A federal judge shot down BP’s request to penalize Halliburton for allegedly destroying damaging evidence about the quality of its cement slurry that went into drilling the oil well that blew out last year and caused the nation’s worst offshore oil spill.
BP did not prove that it had been “prejudiced” by Halliburton’s actions, U.S. Magistrate Judge Sally Shushan wrote in a ruling on Jan. 20. But Shushan told Halliburton to turn over a computer that ran tests on the cement slurry. The judge ordered a third party to run forensics tests on the computer to see if data Halliburton says was lost can be retrieved.
BP made the allegations against Halliburton on Dec. 5 in advance of a trial over blame for the April 2010 Deepwater Horizon blast.
The explosion killed 11 workers and led to the release of more than 200 million gallons of crude oil into the Gulf of Mexico.

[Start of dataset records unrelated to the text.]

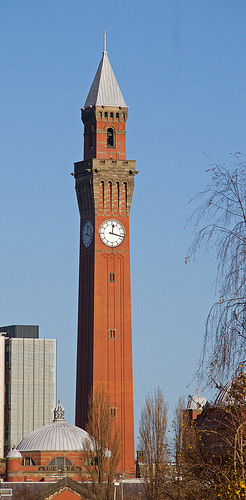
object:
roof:
[79, 37, 128, 111]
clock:
[99, 217, 126, 248]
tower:
[73, 29, 140, 478]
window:
[106, 127, 115, 149]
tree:
[142, 382, 167, 500]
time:
[99, 218, 125, 246]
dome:
[10, 422, 109, 452]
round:
[19, 417, 100, 456]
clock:
[81, 217, 94, 250]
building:
[0, 322, 58, 451]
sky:
[0, 0, 72, 320]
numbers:
[115, 221, 120, 227]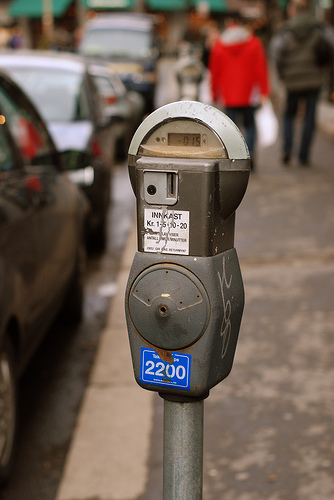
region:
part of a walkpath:
[274, 248, 309, 289]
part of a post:
[173, 441, 194, 467]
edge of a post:
[159, 456, 173, 485]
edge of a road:
[60, 401, 85, 441]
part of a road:
[38, 399, 72, 446]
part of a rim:
[0, 418, 22, 442]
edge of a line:
[73, 387, 100, 424]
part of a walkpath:
[248, 439, 288, 487]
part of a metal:
[210, 114, 258, 139]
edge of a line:
[57, 412, 86, 452]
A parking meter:
[71, 78, 289, 446]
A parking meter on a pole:
[86, 93, 284, 463]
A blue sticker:
[117, 331, 218, 403]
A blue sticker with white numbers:
[111, 340, 207, 405]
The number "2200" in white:
[138, 352, 191, 379]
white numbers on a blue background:
[116, 344, 222, 408]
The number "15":
[152, 112, 226, 169]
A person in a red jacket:
[196, 8, 274, 137]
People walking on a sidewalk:
[200, 6, 325, 208]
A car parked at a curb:
[17, 150, 130, 408]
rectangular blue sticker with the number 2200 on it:
[138, 345, 194, 397]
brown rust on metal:
[138, 329, 179, 368]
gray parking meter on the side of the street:
[109, 107, 255, 498]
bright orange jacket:
[203, 34, 271, 107]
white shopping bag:
[257, 95, 277, 150]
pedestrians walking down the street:
[204, 0, 332, 177]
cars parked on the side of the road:
[2, 11, 153, 473]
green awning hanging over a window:
[10, 2, 67, 18]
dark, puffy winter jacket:
[271, 16, 332, 99]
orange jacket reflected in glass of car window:
[11, 114, 42, 191]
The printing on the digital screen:
[175, 134, 202, 146]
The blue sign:
[137, 347, 193, 391]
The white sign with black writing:
[140, 207, 190, 258]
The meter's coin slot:
[168, 172, 176, 197]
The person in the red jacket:
[206, 13, 279, 174]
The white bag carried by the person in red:
[251, 93, 282, 151]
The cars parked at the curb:
[0, 9, 162, 496]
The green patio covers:
[7, 0, 306, 20]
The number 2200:
[143, 361, 184, 381]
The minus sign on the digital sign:
[174, 136, 183, 144]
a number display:
[165, 129, 201, 148]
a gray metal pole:
[160, 397, 208, 498]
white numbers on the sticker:
[143, 357, 185, 378]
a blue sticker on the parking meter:
[138, 344, 192, 388]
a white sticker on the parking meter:
[139, 206, 191, 255]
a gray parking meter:
[122, 98, 252, 403]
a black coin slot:
[167, 172, 179, 196]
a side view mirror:
[58, 145, 94, 175]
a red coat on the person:
[206, 24, 275, 108]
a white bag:
[245, 89, 281, 151]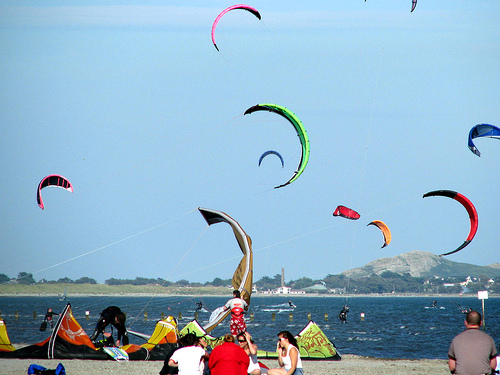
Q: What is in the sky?
A: Kites.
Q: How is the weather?
A: Clear.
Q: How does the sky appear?
A: Blue and clear.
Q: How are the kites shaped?
A: As half moons.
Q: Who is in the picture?
A: Men and women.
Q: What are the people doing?
A: Flying kites.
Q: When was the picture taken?
A: Afternoon.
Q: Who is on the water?
A: Parasailers.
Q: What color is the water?
A: Blue.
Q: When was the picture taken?
A: Afternoon.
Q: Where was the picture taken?
A: Beach.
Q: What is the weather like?
A: Sunny.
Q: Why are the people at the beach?
A: Fun.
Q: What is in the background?
A: Horizon.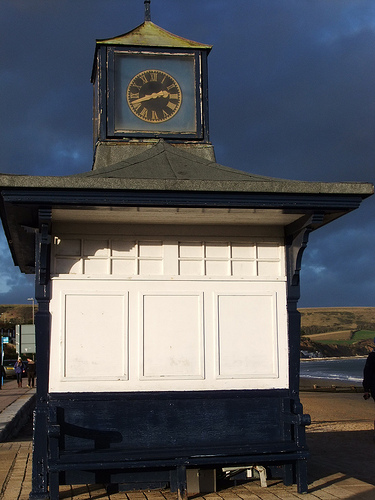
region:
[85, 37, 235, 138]
A clock on a structure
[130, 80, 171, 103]
The hands on a clock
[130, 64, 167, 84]
The numbers on a clock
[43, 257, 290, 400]
A white wall on a structure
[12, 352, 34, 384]
Two people walking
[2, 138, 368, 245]
The roof of a structure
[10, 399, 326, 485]
The base of a structure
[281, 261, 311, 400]
The edge of a structure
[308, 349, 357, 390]
Water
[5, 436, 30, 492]
Bricks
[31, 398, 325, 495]
one bench is seen.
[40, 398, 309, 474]
bench is black color.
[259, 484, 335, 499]
floor is brown color.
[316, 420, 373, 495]
shadow falls on ground.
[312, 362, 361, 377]
water is blue color.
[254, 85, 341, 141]
sky is blue color.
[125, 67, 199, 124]
one clock is seen.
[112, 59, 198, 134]
clock is black and brown color.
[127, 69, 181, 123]
time is 2.43 shown.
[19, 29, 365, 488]
day time picture.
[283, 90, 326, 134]
part of the sky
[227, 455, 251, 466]
base of a cupboard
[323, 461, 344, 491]
part of the floor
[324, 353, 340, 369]
part of a water body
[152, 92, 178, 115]
part of a roman clock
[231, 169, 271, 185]
part of a roof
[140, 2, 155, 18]
tip of a tower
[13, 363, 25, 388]
part of a black pant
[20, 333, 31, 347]
back of a sign board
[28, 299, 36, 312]
part of a post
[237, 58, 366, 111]
this is the sky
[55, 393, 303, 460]
the building skating is blue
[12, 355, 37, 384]
these are people walking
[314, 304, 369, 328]
the mountain is dry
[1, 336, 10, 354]
this is a sigh post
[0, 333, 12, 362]
the sigh post is blue in color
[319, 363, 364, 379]
this is water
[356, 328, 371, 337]
the grass is green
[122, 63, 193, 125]
this is a clock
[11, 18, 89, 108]
the sky is dull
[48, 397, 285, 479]
One bench is seen.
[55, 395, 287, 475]
Bench is black color.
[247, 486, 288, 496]
Floor is brown color.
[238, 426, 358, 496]
Shadow falls on ground.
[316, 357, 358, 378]
Water is blue color.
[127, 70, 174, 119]
2.43 time is seen.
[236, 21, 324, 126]
Sky is blue color.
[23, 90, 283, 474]
Day time picture.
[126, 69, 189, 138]
Clock is brown and black color.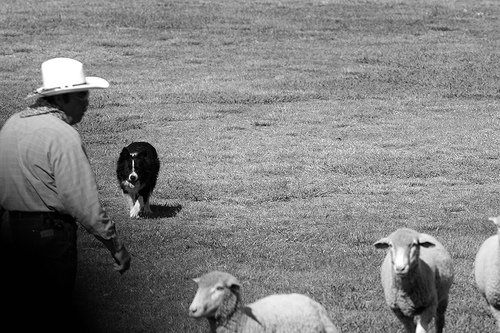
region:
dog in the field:
[108, 130, 173, 210]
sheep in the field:
[359, 200, 462, 327]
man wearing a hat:
[19, 59, 112, 101]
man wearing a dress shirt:
[1, 88, 128, 240]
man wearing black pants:
[2, 209, 87, 331]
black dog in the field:
[101, 128, 176, 224]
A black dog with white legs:
[115, 140, 158, 217]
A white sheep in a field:
[373, 222, 455, 327]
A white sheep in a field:
[183, 268, 333, 332]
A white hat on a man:
[26, 57, 108, 98]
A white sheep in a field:
[470, 213, 498, 327]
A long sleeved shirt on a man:
[0, 108, 107, 251]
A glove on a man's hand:
[93, 214, 131, 271]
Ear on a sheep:
[372, 236, 387, 248]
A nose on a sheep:
[190, 305, 199, 317]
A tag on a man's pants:
[37, 224, 60, 238]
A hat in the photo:
[27, 53, 115, 103]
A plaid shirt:
[20, 124, 95, 206]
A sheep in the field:
[146, 209, 498, 331]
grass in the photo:
[215, 82, 347, 183]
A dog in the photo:
[107, 137, 179, 214]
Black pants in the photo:
[25, 218, 87, 325]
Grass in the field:
[207, 55, 341, 196]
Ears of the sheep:
[362, 227, 439, 252]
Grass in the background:
[209, 69, 321, 141]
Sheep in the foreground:
[178, 224, 497, 329]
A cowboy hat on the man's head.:
[21, 55, 107, 100]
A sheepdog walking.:
[115, 140, 160, 215]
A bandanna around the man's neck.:
[15, 100, 66, 120]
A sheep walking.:
[371, 225, 451, 330]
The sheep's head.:
[370, 225, 430, 275]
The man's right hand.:
[110, 245, 125, 275]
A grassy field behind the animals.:
[160, 0, 497, 210]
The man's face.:
[65, 89, 91, 125]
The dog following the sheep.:
[116, 138, 498, 331]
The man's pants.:
[1, 208, 78, 331]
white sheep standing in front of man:
[182, 258, 354, 332]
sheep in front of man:
[371, 224, 456, 327]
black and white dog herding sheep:
[112, 138, 167, 218]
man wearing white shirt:
[6, 107, 116, 249]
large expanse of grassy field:
[8, 5, 497, 321]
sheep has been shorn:
[175, 263, 332, 326]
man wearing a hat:
[0, 51, 120, 301]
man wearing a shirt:
[0, 50, 115, 290]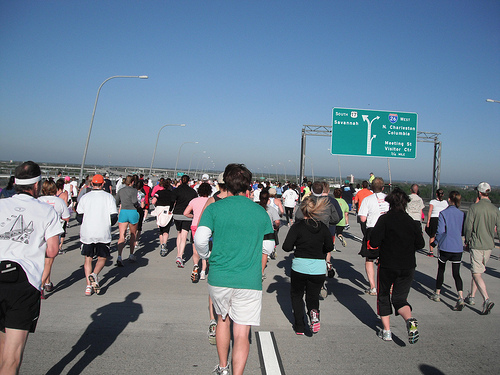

BP PLC and its two main contractors on the ill-fated well, Halliburton Corp. and Transocean Ltd., have been sparring in advance of a trial that starts Feb. 27. U.S. District Judge Carl Barbier will decide fault for the spill in the first phase of the non-jury trial.
BP accused Halliburton employees of doing an internal investigation and discarding and destroying early test results after the blowout that found problems with the cement slurry. BP said Halliburton’s chief cement mixer for Gulf projects testified in depositions that the slurry seemed “thin” to him but that he chose not to write about his findings to his bosses out of fear he would be misinterpreted.
In defending itself against BP’s allegations over those early tests, Halliburton called the tests “random, informal post-incident testing” and said that their results in no way meant that the slurry used in the Macondo well was “unstable.”
Federal and independent investigations of the disaster have found fault in Halliburton’s cement job because it failed to properly plug the well. Halliburton used a foamy cement slurry.
While denying BP’s request to penalize Halliburton, Shushan told the companies to work quickly to do the forensic computer tests and gave them until Jan. 26 to appeal.